The main wear in electromagnetic couplings occurs on the faces of the mating surfaces. Every time a coupling is engaged during rotation a certain amount of energy is transferred as heat. The transfer, which occurs during rotation wears both the armature and the opposing contact surface. Based upon the size of the clutch or brake, the speed and the inertia, wear rates will differ. For example, a machine that was running at 500 rpm with a clutch and is now sped up to 1000 rpm would have its wear rate significantly increased because the amount of energy required to start the same amount of inertia is a lot higher at the higher speed. With a fixed armature design a coupling will eventually simply cease to engage. This is because the air gap will eventually become too large for the magnetic field to overcome. Zero gap or auto wear armatures can wear to the point of less than one half of its original thickness, which will eventually cause missed engagements.

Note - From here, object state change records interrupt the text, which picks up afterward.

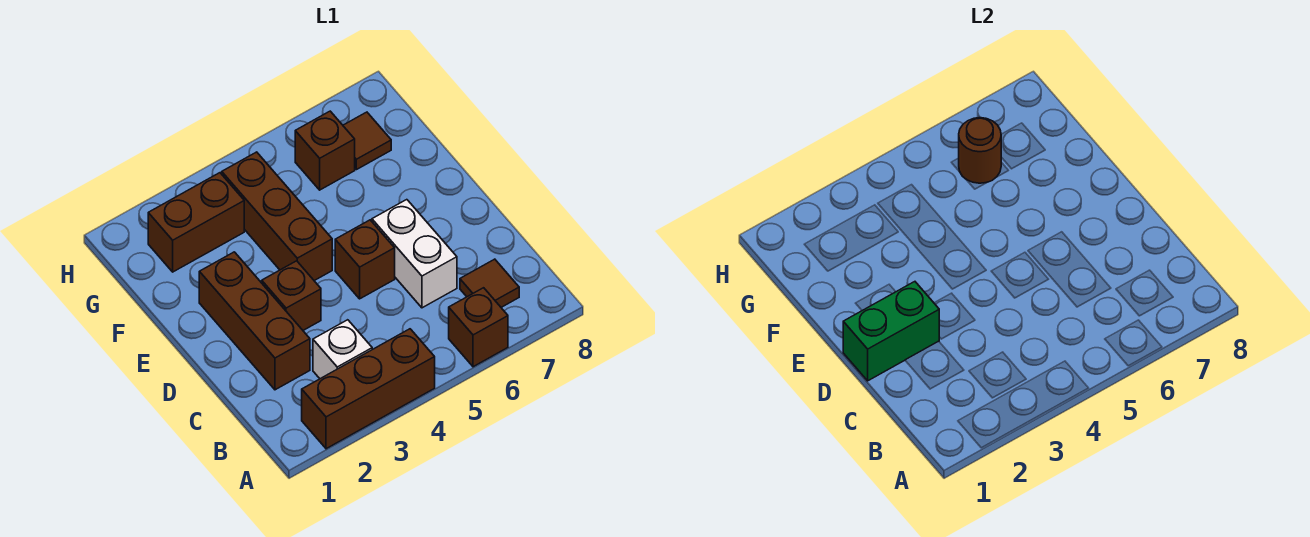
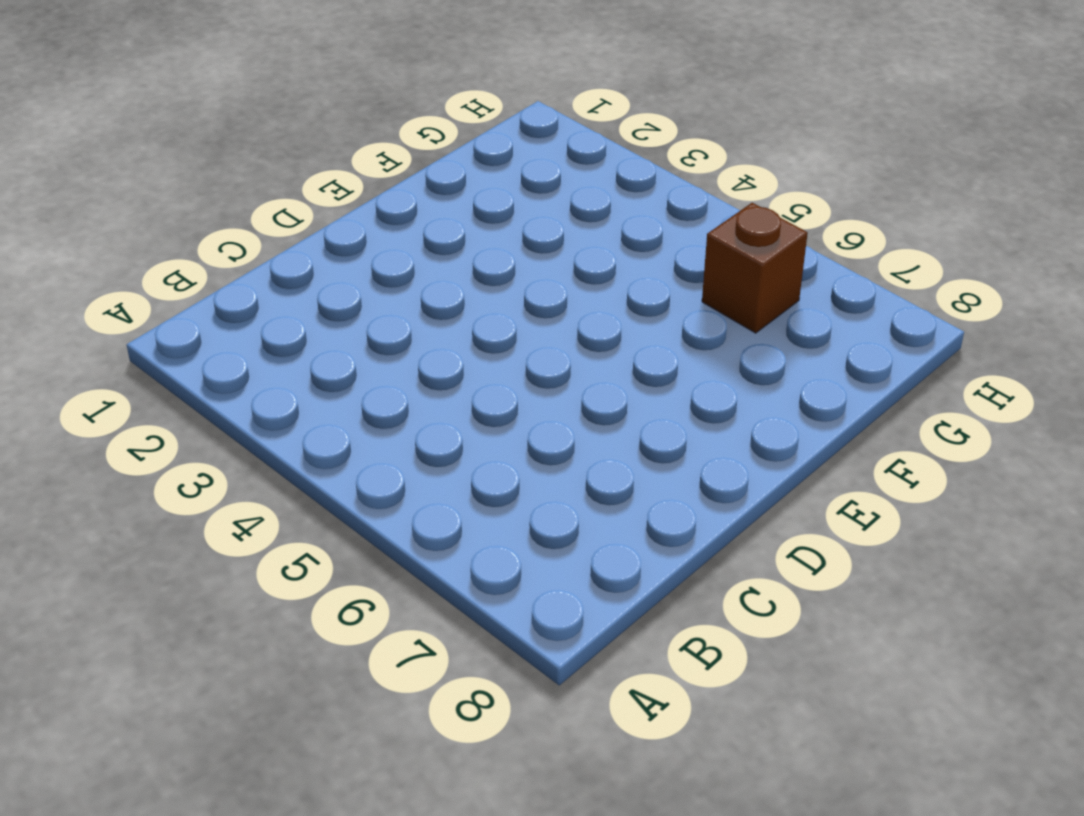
none -> brown 1x3 brick [302,329,435,449]
none -> brown 1x1 brick [449,288,508,367]
none -> white 1x1 brick [313,320,372,379]

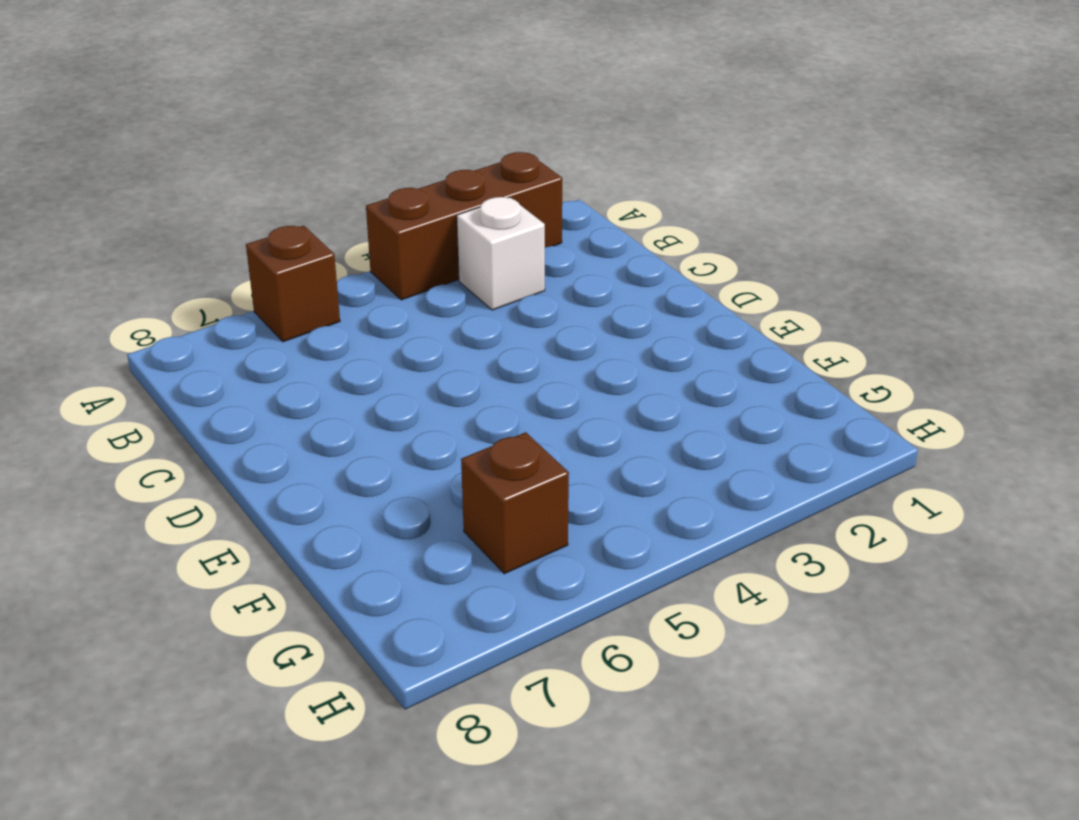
none -> brown 1x1 tile [460,259,519,307]
none -> brown 1x3 brick [199,252,310,390]
none -> white 1x2 brick [372,200,457,308]

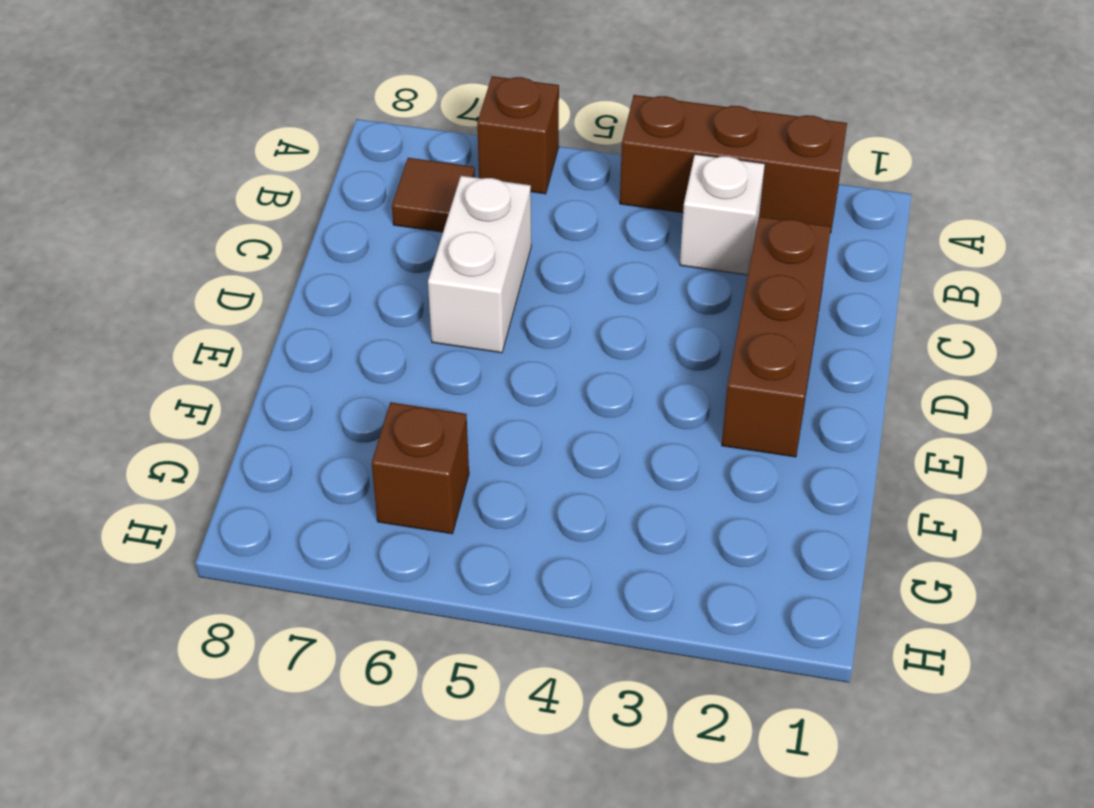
none -> brown 1x1 brick [262,261,321,330]
none -> brown 1x1 brick [335,220,395,299]
none -> brown 1x3 brick [222,152,332,281]

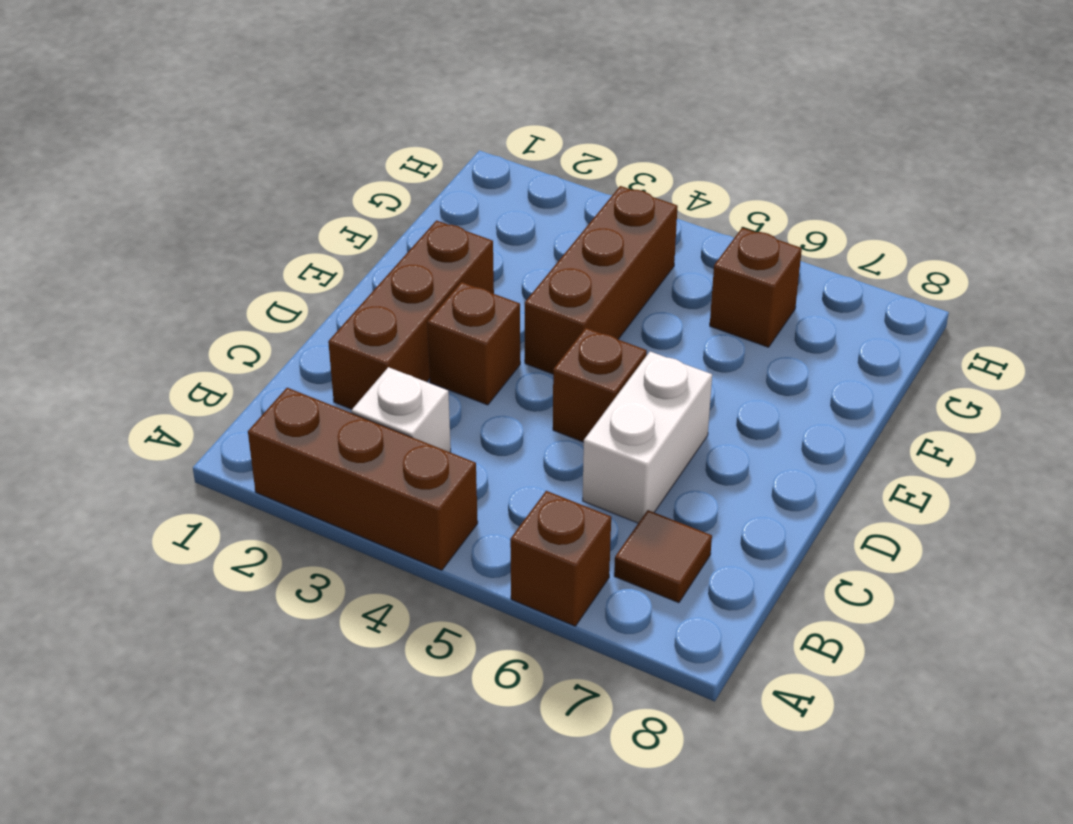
none -> brown 1x2 brick [148,173,244,272]
none -> brown 1x1 tile [343,112,391,170]
none -> green 1x2 brick [843,282,939,381]

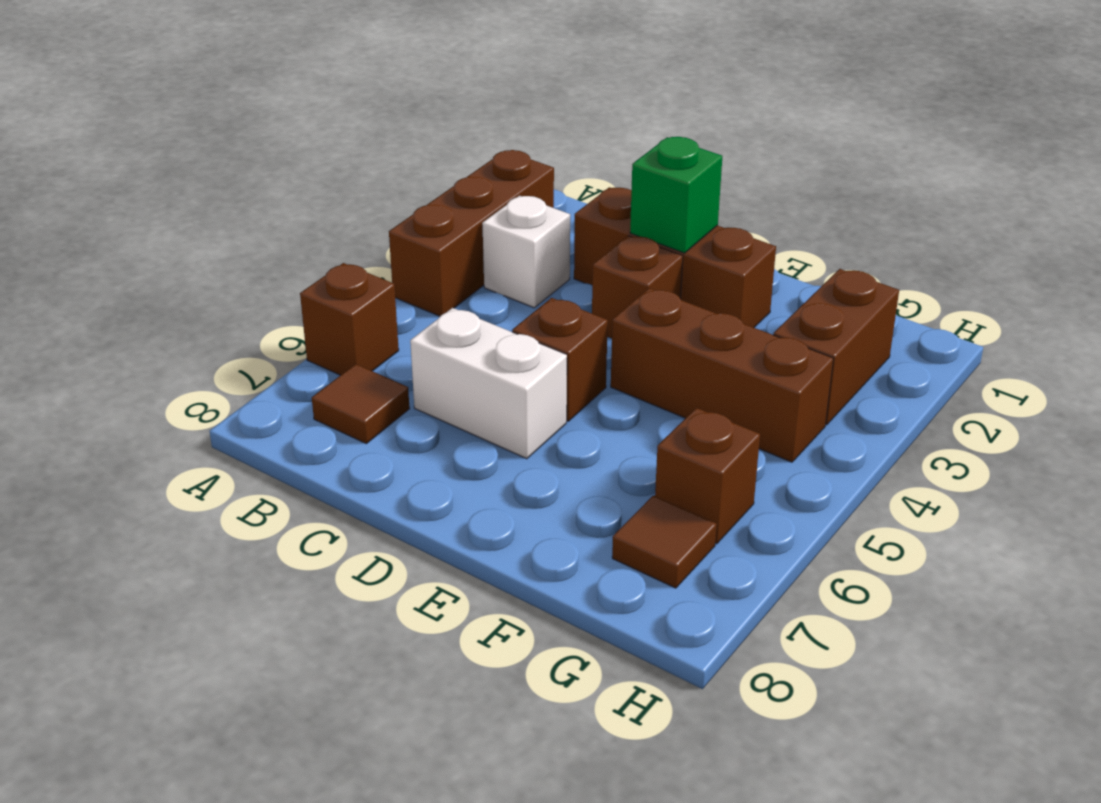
green 1x1 brick [630,137,722,253] -> green 1x2 brick [843,282,939,381]
none -> brown 1x1 round brick [959,118,1001,183]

Designers can estimate life from the energy transferred each time the brake or clutch engages.
Ee = [m × v2 × τd] / [182 × (τd + τl)]
Where Ee = energy per engagement, m = inertia, v = speed, τd = dynamic torque, and τl = load torque.
Knowing the energy per engagement lets the designer calculate the number of engagement cycles the clutch or brake will last:
L = V / (Ee × w)
Where L = unit life in number of cycles, V = total engagement area, and w = wear rate.

==Backlash==
Some applications require very tight precision between all components. In these applications, even 1° of movement between the input and the output when a coupling is engaged can be a problem. This is true in many robotic applications. Sometimes the design engineers will order clutches or brakes with zero backlash but then key them to the shafts so although the clutch or brake will have zero backlash there's still minimal movement occurring between the hub or rotor in the shaft.

Most applications, however, do not need true zero backlash and can use a spline type connection. Some of these connections between the armature and the hub are standard splines others are hex or square hub designs. The spline will have the best initial backlash tolerance. Typically around 2° but the spline and the other connection types can wear over time and the tolerances will increase.

==Environment and contamination==
As couplings wear they create wear particles. In some applications such as clean rooms or food handling this dust could be a contamination problem so in these applications the coupling should be enclosed to prevent the particles from contaminating other surfaces around it. But a more likely scenario is that the coupling has a better chance of getting contaminated from its environment. Obviously oil or grease should be kept away from the contact surface because they would significantly reduce the coefficient of friction which could drastically decrease the torque potentially causing failure. Oil mist or lubricated particles can also cause surface contamination. Sometimes paper dust or other contamination can fall in between the contact surfaces. This can also result in a loss of torque. If a known source of contamination is going to be present many clutch manufactures offer contamination shields that prevent material from falling in between the contact surfaces.

In clutches and brakes that have not been used in a while, rust can develop on the surfaces. But in general, this is normally not a major concern since the rust is worn off within a few cycles and there is no lasting impact on the torque.